-------- Extracted records
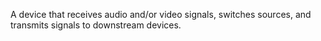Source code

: A device that receives audio and/or video signals, switches sources, and transmits signals to downstream devices.
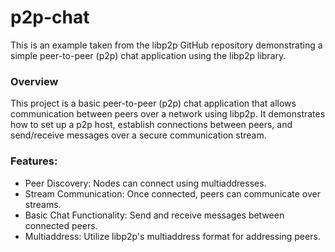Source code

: # p2p-chat

This is an example taken from the libp2p GitHub repository demonstrating a simple peer-to-peer (p2p) chat application using the libp2p library.

### Overview
This project is a basic peer-to-peer (p2p) chat application that allows communication between peers over a network using libp2p. It demonstrates how to set up a p2p host, establish connections between peers, and send/receive messages over a secure communication stream.

### Features:
- Peer Discovery: Nodes can connect using multiaddresses.
- Stream Communication: Once connected, peers can communicate over streams.
- Basic Chat Functionality: Send and receive messages between connected peers.
- Multiaddress: Utilize libp2p's multiaddress format for addressing peers.
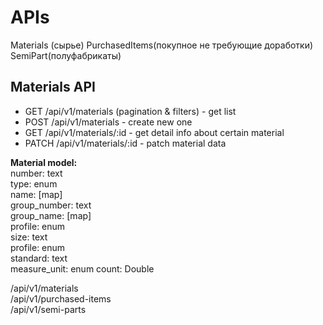 
# APIs

Materials (сырье)
PurchasedItems(покупное не требующие доработки)
SemiPart(полуфабрикаты)


## Materials API
* GET /api/v1/materials (pagination & filters) - get list
* POST /api/v1/materials - create new one
* GET /api/v1/materials/:id - get detail info about certain material
* PATCH /api/v1/materials/:id - patch material data

**Material model:**  
number: text  
type: enum  
name: [map]  
group_number: text  
group_name: [map]  
profile: enum  
size: text  
profile: enum  
standard: text  
measure_unit: enum
count: Double





/api/v1/materials  
/api/v1/purchased-items  
/api/v1/semi-parts  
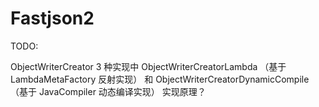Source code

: # Fastjson2

TODO: 

ObjectWriterCreator 3 种实现中 ObjectWriterCreatorLambda （基于 LambdaMetaFactory 反射实现） 和 ObjectWriterCreatorDynamicCompile （基于 JavaCompiler 动态编译实现） 实现原理？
----------------
> _What you should do_
Please reproduce the material above line for line, with no changes, and leave out the pictures.

> _Written response_
Source code

: A device that receives audio and/or video signals, switches sources, and transmits signals to downstream devices.
Source code

: # p2p-chat

This is an example taken from the libp2p GitHub repository demonstrating a simple peer-to-peer (p2p) chat application using the libp2p library.

### Overview
This project is a basic peer-to-peer (p2p) chat application that allows communication between peers over a network using libp2p. It demonstrates how to set up a p2p host, establish connections between peers, and send/receive messages over a secure communication stream.

### Features:
- Peer Discovery: Nodes can connect using multiaddresses.
- Stream Communication: Once connected, peers can communicate over streams.
- Basic Chat Functionality: Send and receive messages between connected peers.
- Multiaddress: Utilize libp2p's multiaddress format for addressing peers.
# APIs

Materials (сырье)
PurchasedItems(покупное не требующие доработки)
SemiPart(полуфабрикаты)


## Materials API
* GET /api/v1/materials (pagination & filters) - get list
* POST /api/v1/materials - create new one
* GET /api/v1/materials/:id - get detail info about certain material
* PATCH /api/v1/materials/:id - patch material data

**Material model:**  
number: text  
type: enum  
name: [map]  
group_number: text  
group_name: [map]  
profile: enum  
size: text  
profile: enum  
standard: text  
measure_unit: enum
count: Double





/api/v1/materials  
/api/v1/purchased-items  
/api/v1/semi-parts  
Source code

: # Fastjson2

TODO: 

ObjectWriterCreator 3 种实现中 ObjectWriterCreatorLambda （基于 LambdaMetaFactory 反射实现） 和 ObjectWriterCreatorDynamicCompile （基于 JavaCompiler 动态编译实现） 实现原理？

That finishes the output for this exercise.